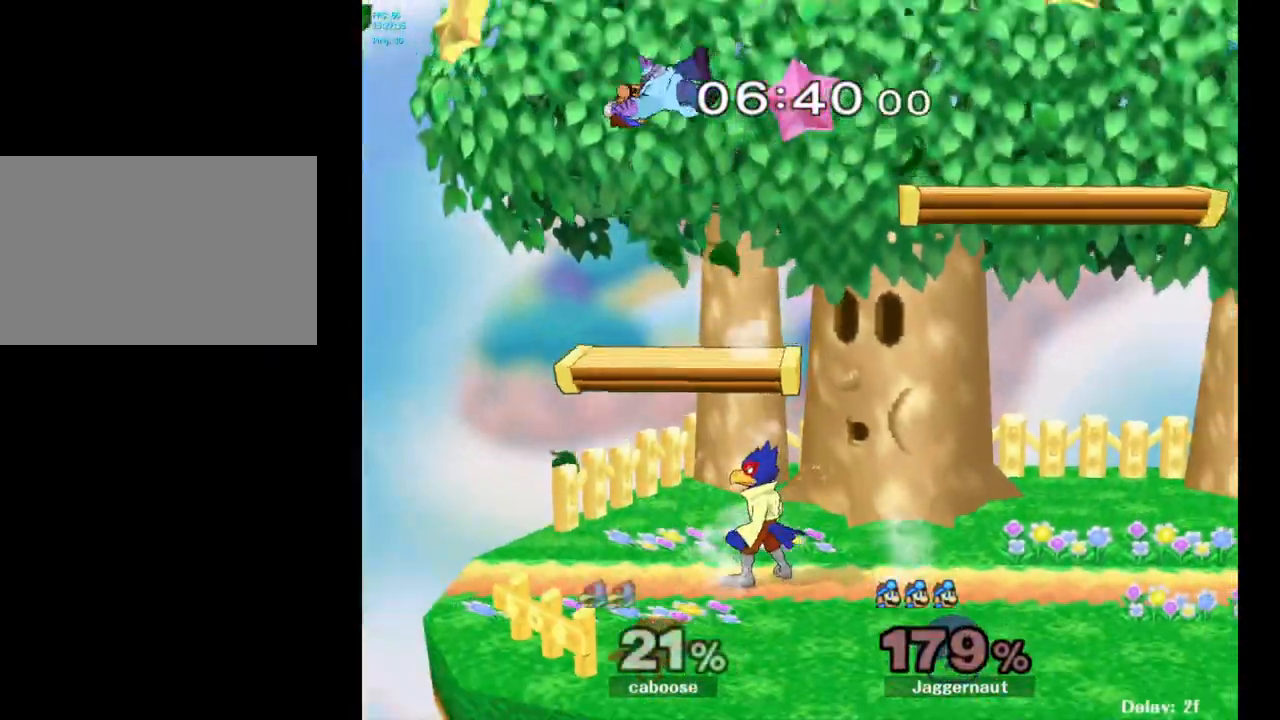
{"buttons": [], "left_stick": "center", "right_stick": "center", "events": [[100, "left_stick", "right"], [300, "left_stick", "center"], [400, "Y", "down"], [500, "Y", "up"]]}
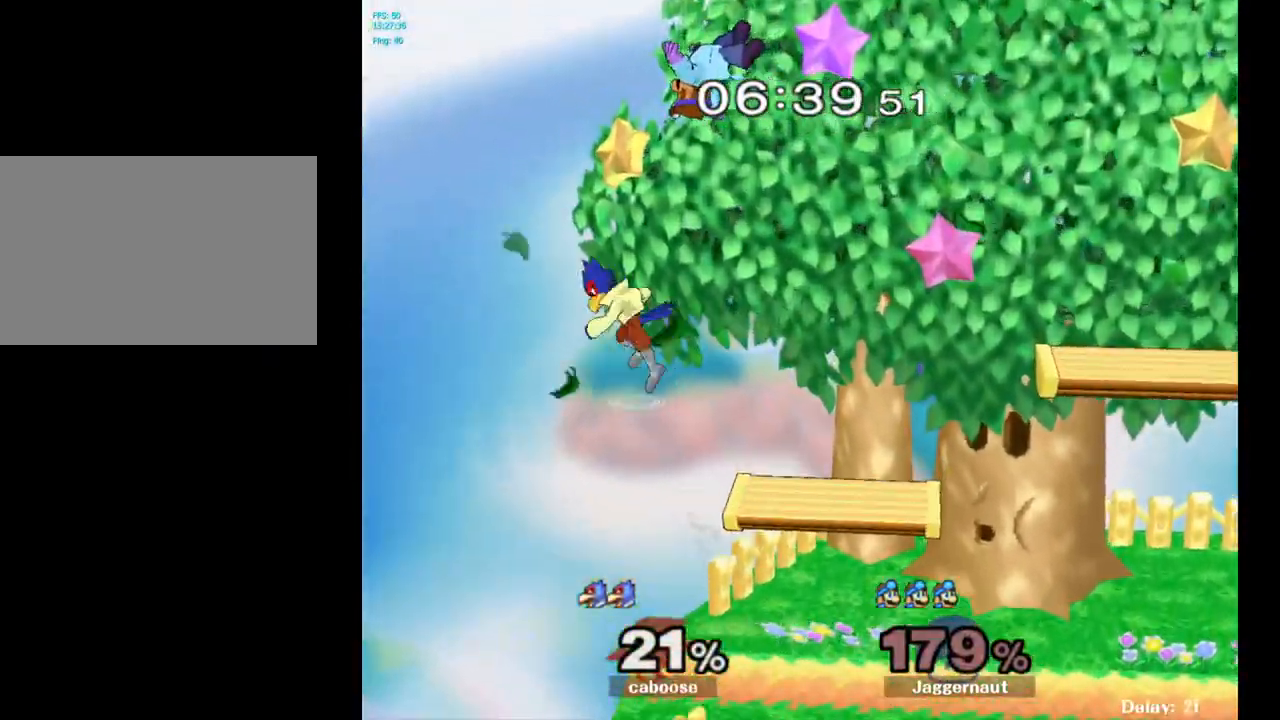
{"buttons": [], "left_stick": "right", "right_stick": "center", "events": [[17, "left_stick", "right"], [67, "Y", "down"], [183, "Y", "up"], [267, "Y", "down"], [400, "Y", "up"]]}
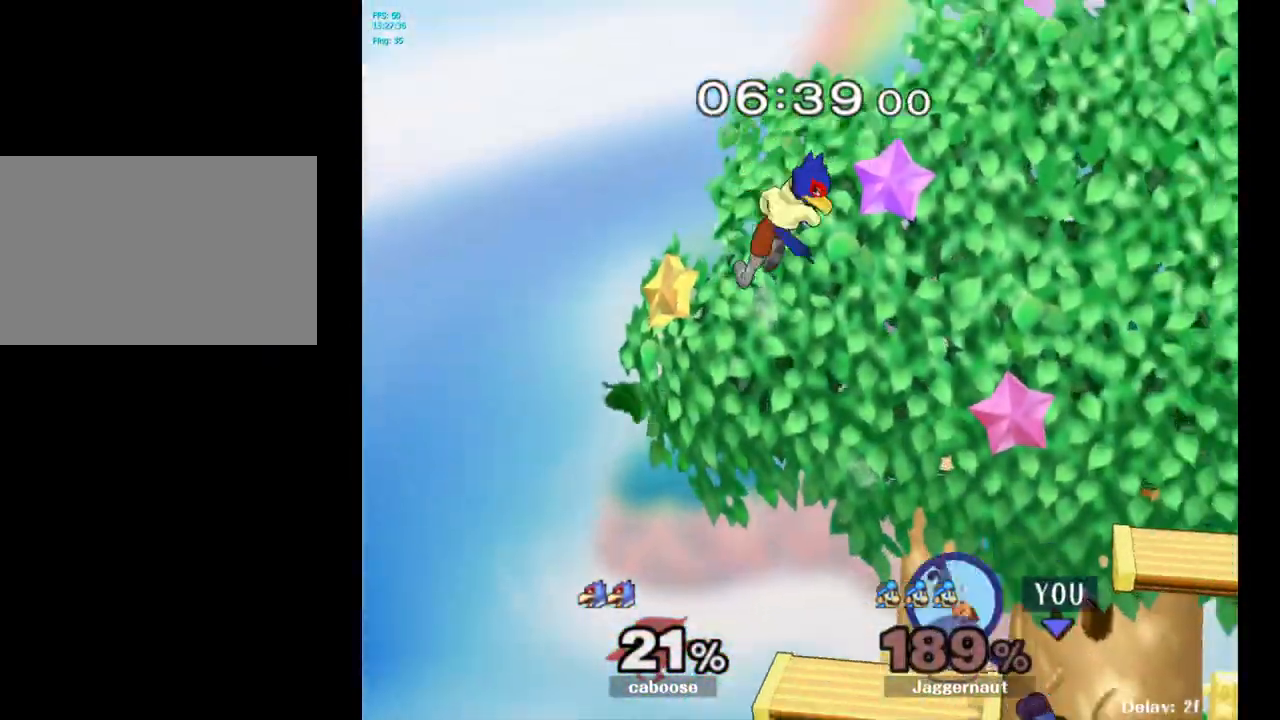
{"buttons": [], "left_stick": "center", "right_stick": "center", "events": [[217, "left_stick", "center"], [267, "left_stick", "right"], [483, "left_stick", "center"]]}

WHAT THE TASK REQUIRES: It would help to have the listing above repeated exactly, with all images removed.

FINAL ANSWER:
{"buttons": [], "left_stick": "center", "right_stick": "center", "events": [[100, "left_stick", "right"], [300, "left_stick", "center"], [400, "Y", "down"], [500, "Y", "up"]]}
{"buttons": [], "left_stick": "right", "right_stick": "center", "events": [[17, "left_stick", "right"], [67, "Y", "down"], [183, "Y", "up"], [267, "Y", "down"], [400, "Y", "up"]]}
{"buttons": [], "left_stick": "center", "right_stick": "center", "events": [[217, "left_stick", "center"], [267, "left_stick", "right"], [483, "left_stick", "center"]]}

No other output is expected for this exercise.